Upmass, for the uninitiated, is payload mass to orbit, e.g. the total weight of what we lift to space ex rockets. It’s one of the vital biomarkers of a healthy, robust space economy.

In the third quarter, SpaceX was responsible for 83% of all mass launched to orbit globally, and 97% of American upmass. Since capturing the lion’s share in 2020, SpaceX hasn’t looked back:


001 // The Starship program. Paradoxically, SpaceX’s biggest threat may very well be…SpaceX. If Starship hits its reliability, cadence, and reuse targets, it will displace Falcon and potentially run up SpaceX’s share into the 90-95%+ range.

Starship currently carries 100-150 metric tons to LEO, with the planned V3 variant projected to exceed 200. For reference, the Falcon 9 tops out at ~17 tons.

002 // New Glenn’s ramp.

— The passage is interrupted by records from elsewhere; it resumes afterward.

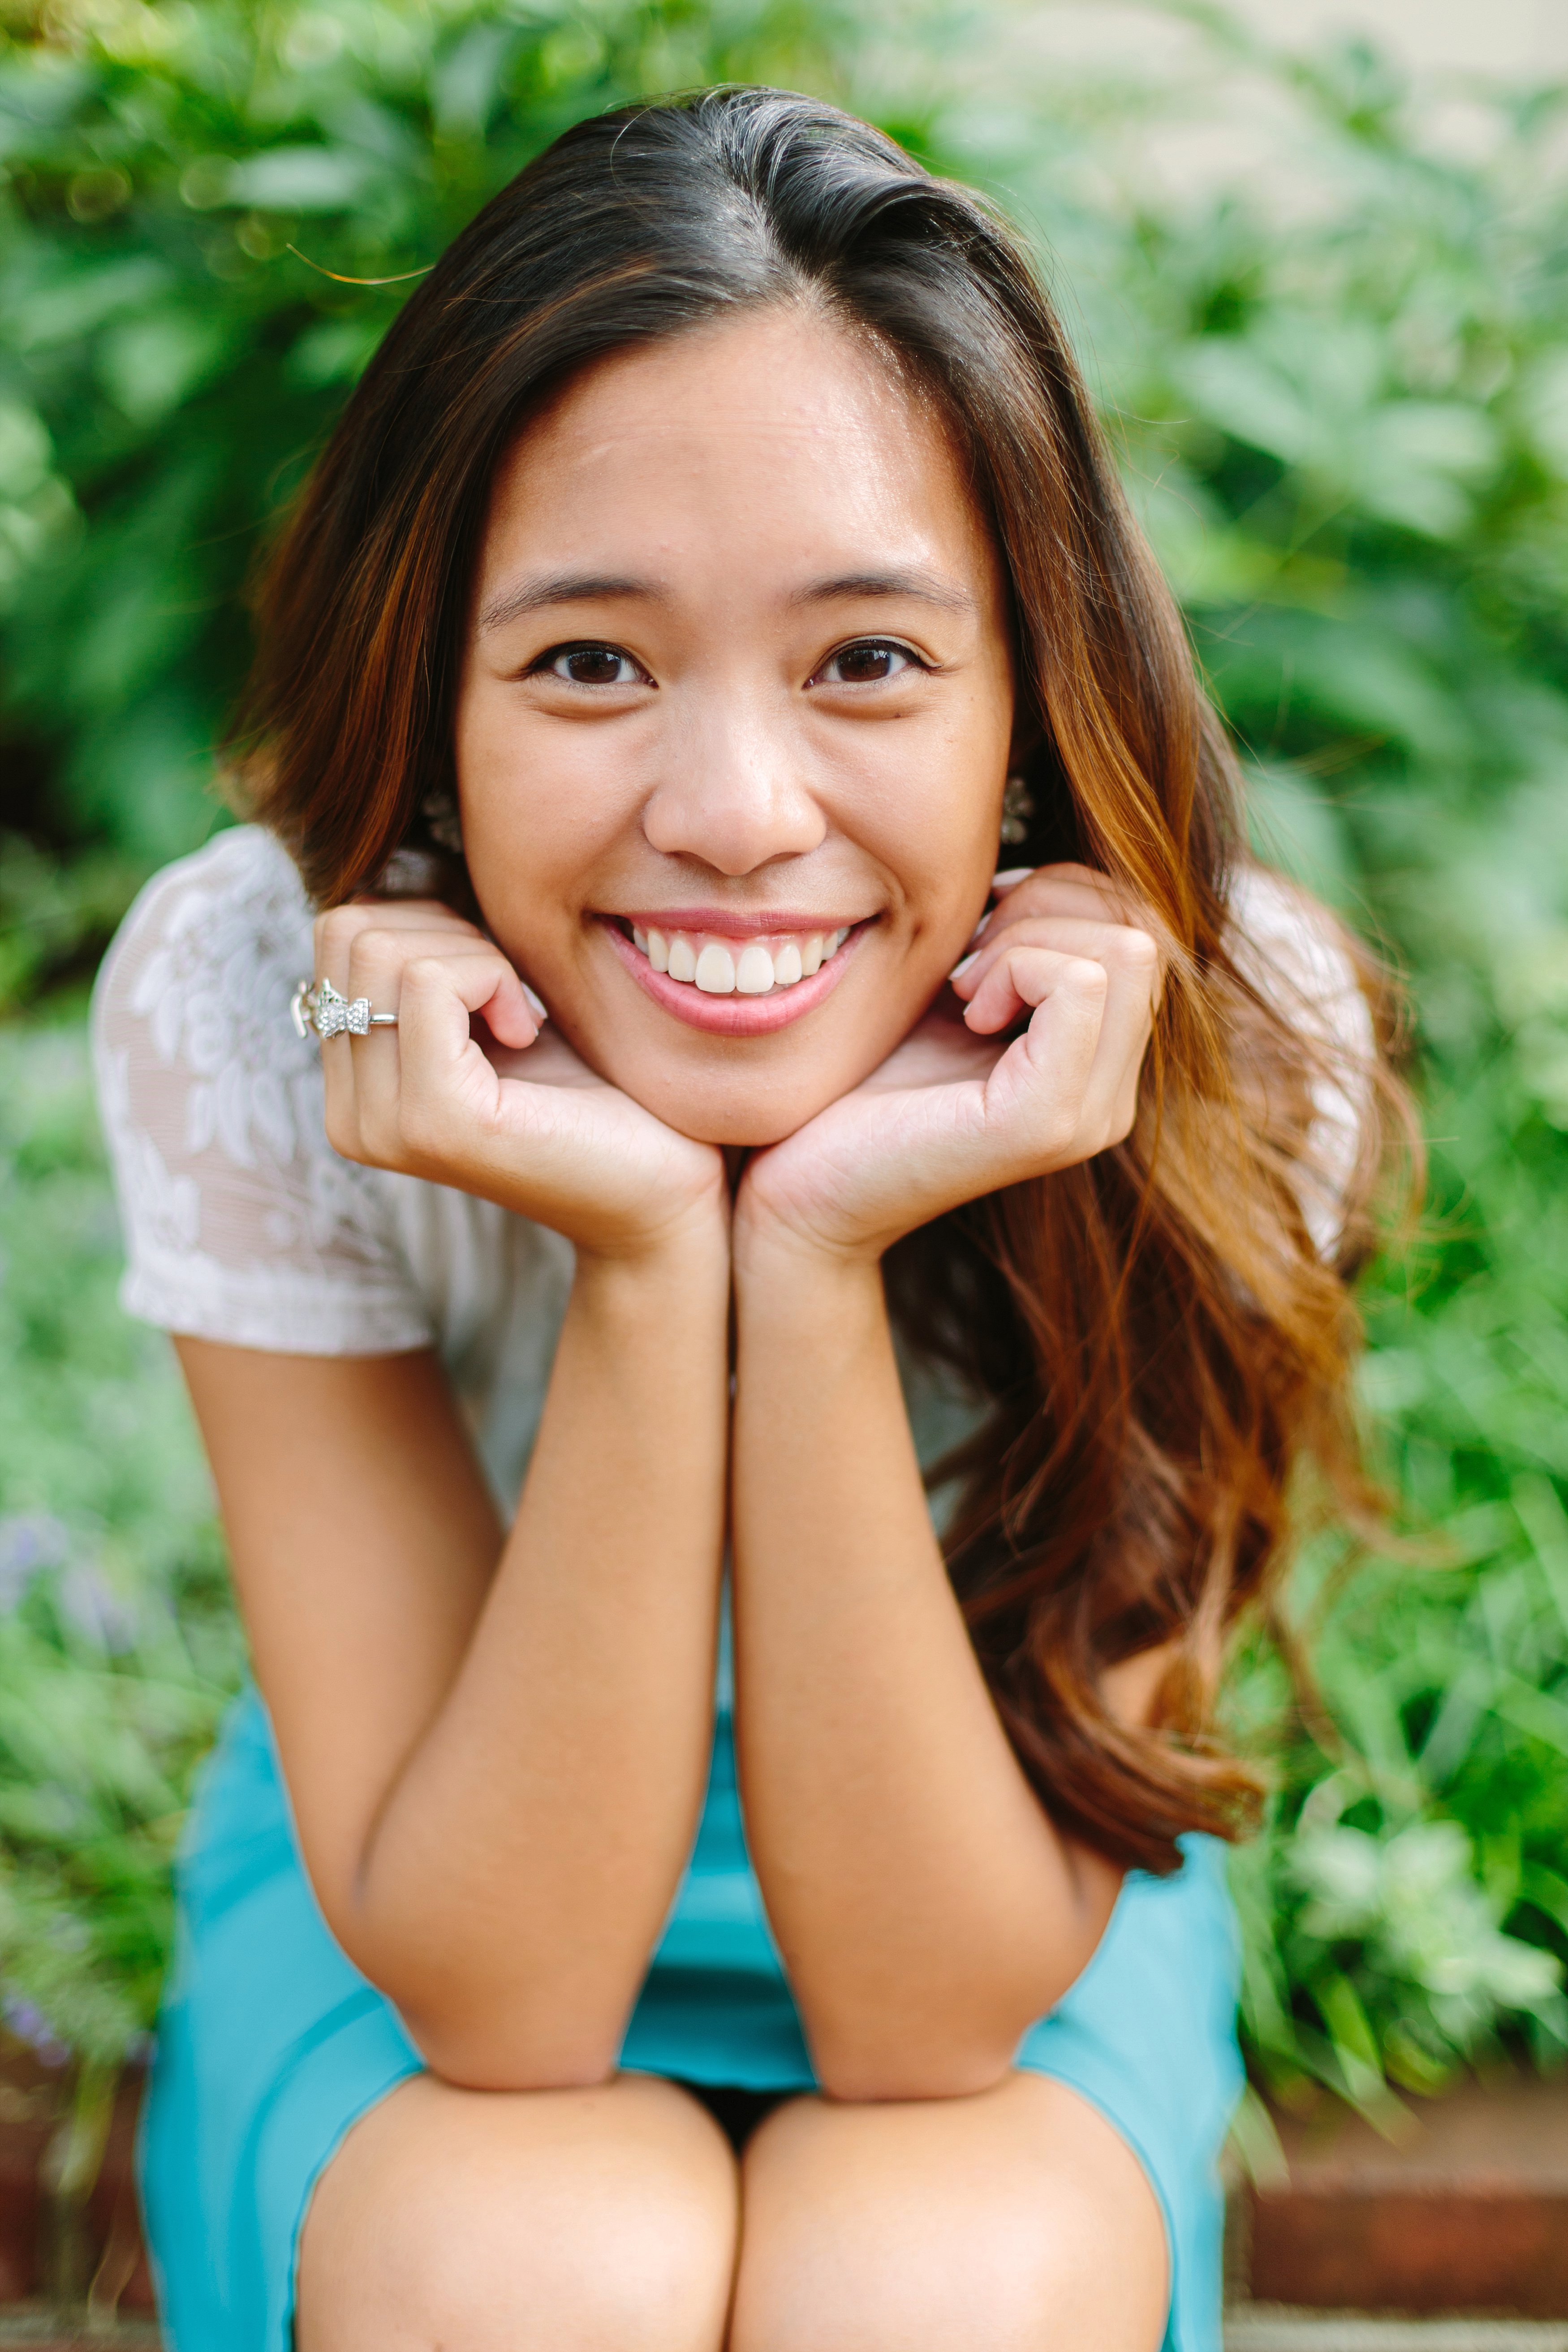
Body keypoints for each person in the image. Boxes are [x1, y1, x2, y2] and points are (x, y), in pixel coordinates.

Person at [92, 87, 1401, 2352]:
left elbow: (927, 2017)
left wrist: (801, 1256)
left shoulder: (1217, 1019)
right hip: (428, 1835)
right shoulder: (251, 989)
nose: (728, 813)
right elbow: (495, 1995)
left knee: (937, 2289)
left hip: (990, 1866)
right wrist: (633, 1254)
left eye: (866, 661)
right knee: (528, 2273)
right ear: (433, 692)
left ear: (1023, 703)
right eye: (589, 660)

With its NG-2 mission last month, Blue Origin became the second in history to land an orbital-class rocket when it recovered its booster on the Jacklyn droneship at sea. Blue has announced upgrades rolling into NG-3 (first-stage thrust 3.9M → 4.5M lbf, upper-stage thrust +25%, reusable fairing, enhanced TPS), plus a super-heavy variant: NG 9×4.

New Glenn 9×4, with nine BE-4s on the booster and four BE-3Us up top, will be capable of lifting ~70 metric tons to LEO. Source: Blue CEO Dave Limp.

Starlink was a key catalyst for SpaceX, giving the company a captive customer that allowed it to ramp launch cadence and upmass on its own terms. New Glenn has its own captive customer in Amazon Leo, the artist formerly known as Project Kuiper, plus a dozen-plus missions targeted for next year and a packed manifest of external customers (including NASA and NSSL certification flights).

003 // Chinese launchers waiting in the wings: Three Chinese rockets, all designed for first-stage recovery, are currently lined up at the Jiuquan Satellite Launch Center in northwest China. Each was expected to debut before year-end, but that’s looking less likely now. LandSpace scrubbed the promising Zhuque-3’s maiden launch for unknown reasons, with apparently substantial delays. Space Pioneer’s Tianlong-3 is on the pad but, rather notably, lacks landing hardware. We’ve seen murmurs online that SAST, the state-owned contractor, is leveraging its influence with the Party to push for its rocket, the Long March 12A, “to go first.”

The state-owned CZ-12A, LandSpace’s ZQ-3, & Space Pioneer’s TL-3 (source)
RocketDeveloperPayload (kg)
Zhuque-3LandSpace11,800 kg
Tianlong-3Space Pioneer17,000 kg
Long March 12ASAST12,000 kg

It’s likely that one of these developers will eventually succeed, and become the first non-American entity to propulsively land an orbital-class booster. This would mark the beginning of a two-front challenge to SpaceX’s dominance: Blue from the West, and a rapidly maturing Chinese launch sector from the East.

Per Aspera’s Takeaway: The U.S. faces a manufacturing and hardware development deficit across many strategic technology domains. Fortunately, this does not include rockets (see chart above) and satellites (~70% of active birds are American), thanks in massive part to a singular firm: SpaceX. But competition is a good thing, and with a pacing challenger in the East, now is not the time to take our foot off the gas. The world is already accelerating: in November, humanity flew 31 orbital missions, marking the first time in history we launched more rockets than there were days in the month.